Could mobile working be putting corporate data at risk?
22nd March 2017

by Shannon Greenhalgh

Cyber security is one of the chief challenges facing businesses. No company is too large for a leak as the likes of TalkTalk and Three have demonstrated, and it seems that staff negligence or mistakes often have a hand in security alerts. Writing for telecoms and IT news site VanillaPlus, John Fielding, EMEA managing director at Apricorn, discussed the results from a study which found that corporate data may be compromised if corporations do not adapt their security policies to the growing trend of remote working.

According to the study by Apricorn and Vanson Bourne, almost half (48%) of the companies surveyed stated that employees were one of their biggest security risks. Employee error or the mishandling of data is often one of the main culprits for breaches, but as remote working becomes more common and data is taken out of the company network, the scope for mistakes becomes greater.
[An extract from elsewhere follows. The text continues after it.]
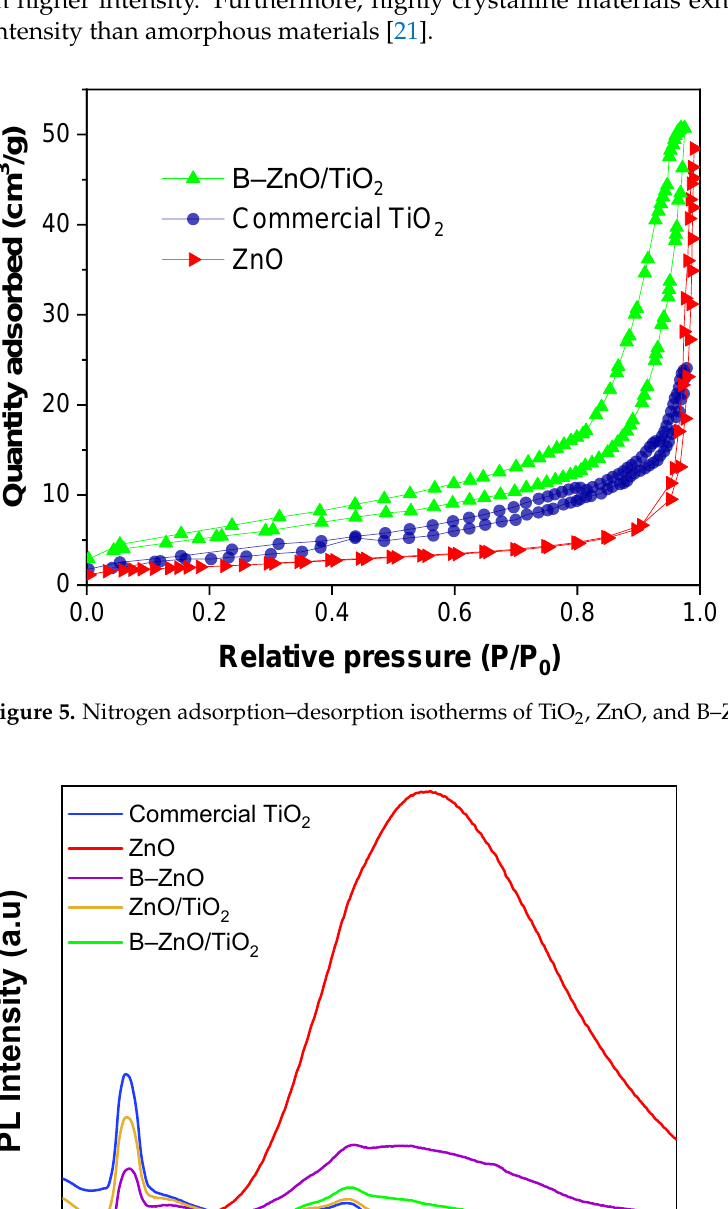
Figure 6. PL spectra of TiO 2 , ZnO, B–ZnO, ZnO/TiO 2 , and B–ZnO/TiO 2 .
Research by the TUC last year found that the number of remote workers has increased by a fifth over the last ten years. Mobile working creates vulnerability as companies are unsure of how to adequately enforce a security strategy that covers every network.

Additionally, the number of devices that staff bring with them – such as USBs, phones or tablets – and the sheer scale of the internet of things (IoT) both leave the company open to hackers or ransomware. Consider also individuals who may have unsecure home networks or those who do not have adequate cyber protection but still have access to company emails, platforms and important data.

Unsurprisingly, of the organisations surveyed, 53% said that managing all of the technology that employees need and use for mobile working is "too complex", while a further 35% complained that technology for secure mobile working is too expensive. Conversely, 57% explained that while they agree that mobile workers are willing to comply with security measures, they don't have the necessary skills or technology at home to keep company data secure.

Fielding writes: "It is clear that while many organisations recognise the security problems associated with mobile working, sometimes it's down to a lack of adequate training or not providing the right tools. Businesses must be poised to further improve security capabilities by preparing for shifting business models and enhanced data-privacy needs such as the introduction of the European General Data Protection Regulation (GDPR) due to come into force in 2018."